_WHAT IS EXPECTED:_ Copy out each of the following records word for word, with every line unchanged.

*** PROVIDED DATA Section Begins ***

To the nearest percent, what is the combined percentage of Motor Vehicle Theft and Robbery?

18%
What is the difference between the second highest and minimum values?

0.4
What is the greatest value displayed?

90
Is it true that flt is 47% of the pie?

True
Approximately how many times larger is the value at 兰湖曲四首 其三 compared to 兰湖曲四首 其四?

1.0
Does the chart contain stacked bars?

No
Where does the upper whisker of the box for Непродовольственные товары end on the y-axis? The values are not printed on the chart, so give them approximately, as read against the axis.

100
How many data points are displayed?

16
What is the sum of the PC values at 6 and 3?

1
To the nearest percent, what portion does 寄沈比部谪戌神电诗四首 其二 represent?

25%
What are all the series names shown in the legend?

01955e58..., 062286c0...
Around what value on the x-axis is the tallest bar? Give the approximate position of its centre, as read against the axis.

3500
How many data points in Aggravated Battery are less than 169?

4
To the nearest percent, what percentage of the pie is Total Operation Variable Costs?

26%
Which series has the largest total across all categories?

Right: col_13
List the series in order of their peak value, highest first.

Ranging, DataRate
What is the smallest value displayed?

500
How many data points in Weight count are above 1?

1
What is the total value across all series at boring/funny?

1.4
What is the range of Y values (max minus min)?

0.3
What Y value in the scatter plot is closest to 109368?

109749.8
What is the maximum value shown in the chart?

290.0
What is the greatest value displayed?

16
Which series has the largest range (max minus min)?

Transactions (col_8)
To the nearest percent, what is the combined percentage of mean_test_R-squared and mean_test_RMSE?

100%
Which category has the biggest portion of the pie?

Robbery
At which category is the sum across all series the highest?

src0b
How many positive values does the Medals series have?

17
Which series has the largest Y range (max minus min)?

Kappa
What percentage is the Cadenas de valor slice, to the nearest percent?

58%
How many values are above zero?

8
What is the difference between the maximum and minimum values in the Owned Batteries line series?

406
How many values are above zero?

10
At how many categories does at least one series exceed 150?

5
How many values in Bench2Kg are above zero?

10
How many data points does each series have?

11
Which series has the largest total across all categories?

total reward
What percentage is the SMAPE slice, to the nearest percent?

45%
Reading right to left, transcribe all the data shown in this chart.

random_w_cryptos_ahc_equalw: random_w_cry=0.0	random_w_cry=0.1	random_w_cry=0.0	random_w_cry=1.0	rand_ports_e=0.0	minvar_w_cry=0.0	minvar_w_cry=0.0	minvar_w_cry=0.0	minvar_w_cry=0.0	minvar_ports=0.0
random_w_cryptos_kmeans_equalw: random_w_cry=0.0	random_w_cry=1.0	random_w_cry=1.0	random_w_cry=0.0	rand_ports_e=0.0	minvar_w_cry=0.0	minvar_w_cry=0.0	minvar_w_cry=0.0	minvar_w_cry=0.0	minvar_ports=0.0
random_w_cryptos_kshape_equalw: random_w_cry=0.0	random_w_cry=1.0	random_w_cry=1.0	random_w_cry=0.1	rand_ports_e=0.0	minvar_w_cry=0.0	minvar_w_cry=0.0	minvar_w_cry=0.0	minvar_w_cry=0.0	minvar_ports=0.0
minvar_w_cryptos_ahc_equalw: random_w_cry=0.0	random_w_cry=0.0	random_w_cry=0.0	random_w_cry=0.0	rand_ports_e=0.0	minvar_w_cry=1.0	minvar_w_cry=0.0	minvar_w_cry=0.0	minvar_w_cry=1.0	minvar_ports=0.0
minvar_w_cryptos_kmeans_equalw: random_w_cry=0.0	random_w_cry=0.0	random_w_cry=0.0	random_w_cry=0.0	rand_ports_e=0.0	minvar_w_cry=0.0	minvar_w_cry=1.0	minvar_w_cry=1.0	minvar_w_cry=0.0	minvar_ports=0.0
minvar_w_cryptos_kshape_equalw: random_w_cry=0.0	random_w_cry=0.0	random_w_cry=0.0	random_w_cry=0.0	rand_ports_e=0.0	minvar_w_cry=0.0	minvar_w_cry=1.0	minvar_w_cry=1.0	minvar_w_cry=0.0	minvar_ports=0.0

*** PROVIDED DATA Section Ends ***

_RESULT FOR THIS EXERCISE:_
To the nearest percent, what is the combined percentage of Motor Vehicle Theft and Robbery?

18%
What is the difference between the second highest and minimum values?

0.4
What is the greatest value displayed?

90
Is it true that flt is 47% of the pie?

True
Approximately how many times larger is the value at 兰湖曲四首 其三 compared to 兰湖曲四首 其四?

1.0
Does the chart contain stacked bars?

No
Where does the upper whisker of the box for Непродовольственные товары end on the y-axis? The values are not printed on the chart, so give them approximately, as read against the axis.

100
How many data points are displayed?

16
What is the sum of the PC values at 6 and 3?

1
To the nearest percent, what portion does 寄沈比部谪戌神电诗四首 其二 represent?

25%
What are all the series names shown in the legend?

01955e58..., 062286c0...
Around what value on the x-axis is the tallest bar? Give the approximate position of its centre, as read against the axis.

3500
How many data points in Aggravated Battery are less than 169?

4
To the nearest percent, what percentage of the pie is Total Operation Variable Costs?

26%
Which series has the largest total across all categories?

Right: col_13
List the series in order of their peak value, highest first.

Ranging, DataRate
What is the smallest value displayed?

500
How many data points in Weight count are above 1?

1
What is the total value across all series at boring/funny?

1.4
What is the range of Y values (max minus min)?

0.3
What Y value in the scatter plot is closest to 109368?

109749.8
What is the maximum value shown in the chart?

290.0
What is the greatest value displayed?

16
Which series has the largest range (max minus min)?

Transactions (col_8)
To the nearest percent, what is the combined percentage of mean_test_R-squared and mean_test_RMSE?

100%
Which category has the biggest portion of the pie?

Robbery
At which category is the sum across all series the highest?

src0b
How many positive values does the Medals series have?

17
Which series has the largest Y range (max minus min)?

Kappa
What percentage is the Cadenas de valor slice, to the nearest percent?

58%
How many values are above zero?

8
What is the difference between the maximum and minimum values in the Owned Batteries line series?

406
How many values are above zero?

10
At how many categories does at least one series exceed 150?

5
How many values in Bench2Kg are above zero?

10
How many data points does each series have?

11
Which series has the largest total across all categories?

total reward
What percentage is the SMAPE slice, to the nearest percent?

45%
Reading right to left, transcribe all the data shown in this chart.

random_w_cryptos_ahc_equalw: random_w_cry=0.0	random_w_cry=0.1	random_w_cry=0.0	random_w_cry=1.0	rand_ports_e=0.0	minvar_w_cry=0.0	minvar_w_cry=0.0	minvar_w_cry=0.0	minvar_w_cry=0.0	minvar_ports=0.0
random_w_cryptos_kmeans_equalw: random_w_cry=0.0	random_w_cry=1.0	random_w_cry=1.0	random_w_cry=0.0	rand_ports_e=0.0	minvar_w_cry=0.0	minvar_w_cry=0.0	minvar_w_cry=0.0	minvar_w_cry=0.0	minvar_ports=0.0
random_w_cryptos_kshape_equalw: random_w_cry=0.0	random_w_cry=1.0	random_w_cry=1.0	random_w_cry=0.1	rand_ports_e=0.0	minvar_w_cry=0.0	minvar_w_cry=0.0	minvar_w_cry=0.0	minvar_w_cry=0.0	minvar_ports=0.0
minvar_w_cryptos_ahc_equalw: random_w_cry=0.0	random_w_cry=0.0	random_w_cry=0.0	random_w_cry=0.0	rand_ports_e=0.0	minvar_w_cry=1.0	minvar_w_cry=0.0	minvar_w_cry=0.0	minvar_w_cry=1.0	minvar_ports=0.0
minvar_w_cryptos_kmeans_equalw: random_w_cry=0.0	random_w_cry=0.0	random_w_cry=0.0	random_w_cry=0.0	rand_ports_e=0.0	minvar_w_cry=0.0	minvar_w_cry=1.0	minvar_w_cry=1.0	minvar_w_cry=0.0	minvar_ports=0.0
minvar_w_cryptos_kshape_equalw: random_w_cry=0.0	random_w_cry=0.0	random_w_cry=0.0	random_w_cry=0.0	rand_ports_e=0.0	minvar_w_cry=0.0	minvar_w_cry=1.0	minvar_w_cry=1.0	minvar_w_cry=0.0	minvar_ports=0.0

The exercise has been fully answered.